### PROBLEM TO SOLVE
The answer must be the full listing, repeated word for word.

### GIVEN MATERIAL
# # # # # # #
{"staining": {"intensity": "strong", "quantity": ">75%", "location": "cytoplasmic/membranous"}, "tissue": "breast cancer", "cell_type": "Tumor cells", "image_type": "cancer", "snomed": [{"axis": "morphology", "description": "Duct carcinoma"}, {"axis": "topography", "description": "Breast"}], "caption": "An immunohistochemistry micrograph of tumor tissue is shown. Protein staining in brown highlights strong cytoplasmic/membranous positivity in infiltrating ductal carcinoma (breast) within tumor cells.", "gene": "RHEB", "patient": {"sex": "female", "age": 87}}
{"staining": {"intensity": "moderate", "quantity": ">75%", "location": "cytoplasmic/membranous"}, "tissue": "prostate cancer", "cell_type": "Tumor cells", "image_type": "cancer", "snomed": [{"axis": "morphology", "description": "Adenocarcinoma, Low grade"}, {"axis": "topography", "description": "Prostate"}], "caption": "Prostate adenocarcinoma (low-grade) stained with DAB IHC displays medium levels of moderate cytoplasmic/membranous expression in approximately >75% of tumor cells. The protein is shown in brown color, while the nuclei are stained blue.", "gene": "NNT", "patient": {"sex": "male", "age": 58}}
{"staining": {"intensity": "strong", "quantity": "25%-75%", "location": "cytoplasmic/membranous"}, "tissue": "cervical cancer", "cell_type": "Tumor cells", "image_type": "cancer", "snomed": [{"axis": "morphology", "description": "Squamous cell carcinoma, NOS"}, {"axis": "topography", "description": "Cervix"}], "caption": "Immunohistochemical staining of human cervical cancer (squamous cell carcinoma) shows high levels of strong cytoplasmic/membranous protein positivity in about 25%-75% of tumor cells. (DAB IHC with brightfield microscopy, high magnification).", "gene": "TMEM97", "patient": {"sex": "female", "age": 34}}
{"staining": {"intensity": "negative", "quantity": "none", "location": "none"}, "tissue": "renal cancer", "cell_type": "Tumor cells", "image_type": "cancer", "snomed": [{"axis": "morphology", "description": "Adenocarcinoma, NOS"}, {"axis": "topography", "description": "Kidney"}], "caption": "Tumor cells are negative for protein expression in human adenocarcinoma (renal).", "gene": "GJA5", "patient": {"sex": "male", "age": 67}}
# # # # # # #
### RESPONSE
{"staining": {"intensity": "strong", "quantity": ">75%", "location": "cytoplasmic/membranous"}, "tissue": "breast cancer", "cell_type": "Tumor cells", "image_type": "cancer", "snomed": [{"axis": "morphology", "description": "Duct carcinoma"}, {"axis": "topography", "description": "Breast"}], "caption": "An immunohistochemistry micrograph of tumor tissue is shown. Protein staining in brown highlights strong cytoplasmic/membranous positivity in infiltrating ductal carcinoma (breast) within tumor cells.", "gene": "RHEB", "patient": {"sex": "female", "age": 87}}
{"staining": {"intensity": "moderate", "quantity": ">75%", "location": "cytoplasmic/membranous"}, "tissue": "prostate cancer", "cell_type": "Tumor cells", "image_type": "cancer", "snomed": [{"axis": "morphology", "description": "Adenocarcinoma, Low grade"}, {"axis": "topography", "description": "Prostate"}], "caption": "Prostate adenocarcinoma (low-grade) stained with DAB IHC displays medium levels of moderate cytoplasmic/membranous expression in approximately >75% of tumor cells. The protein is shown in brown color, while the nuclei are stained blue.", "gene": "NNT", "patient": {"sex": "male", "age": 58}}
{"staining": {"intensity": "strong", "quantity": "25%-75%", "location": "cytoplasmic/membranous"}, "tissue": "cervical cancer", "cell_type": "Tumor cells", "image_type": "cancer", "snomed": [{"axis": "morphology", "description": "Squamous cell carcinoma, NOS"}, {"axis": "topography", "description": "Cervix"}], "caption": "Immunohistochemical staining of human cervical cancer (squamous cell carcinoma) shows high levels of strong cytoplasmic/membranous protein positivity in about 25%-75% of tumor cells. (DAB IHC with brightfield microscopy, high magnification).", "gene": "TMEM97", "patient": {"sex": "female", "age": 34}}
{"staining": {"intensity": "negative", "quantity": "none", "location": "none"}, "tissue": "renal cancer", "cell_type": "Tumor cells", "image_type": "cancer", "snomed": [{"axis": "morphology", "description": "Adenocarcinoma, NOS"}, {"axis": "topography", "description": "Kidney"}], "caption": "Tumor cells are negative for protein expression in human adenocarcinoma (renal).", "gene": "GJA5", "patient": {"sex": "male", "age": 67}}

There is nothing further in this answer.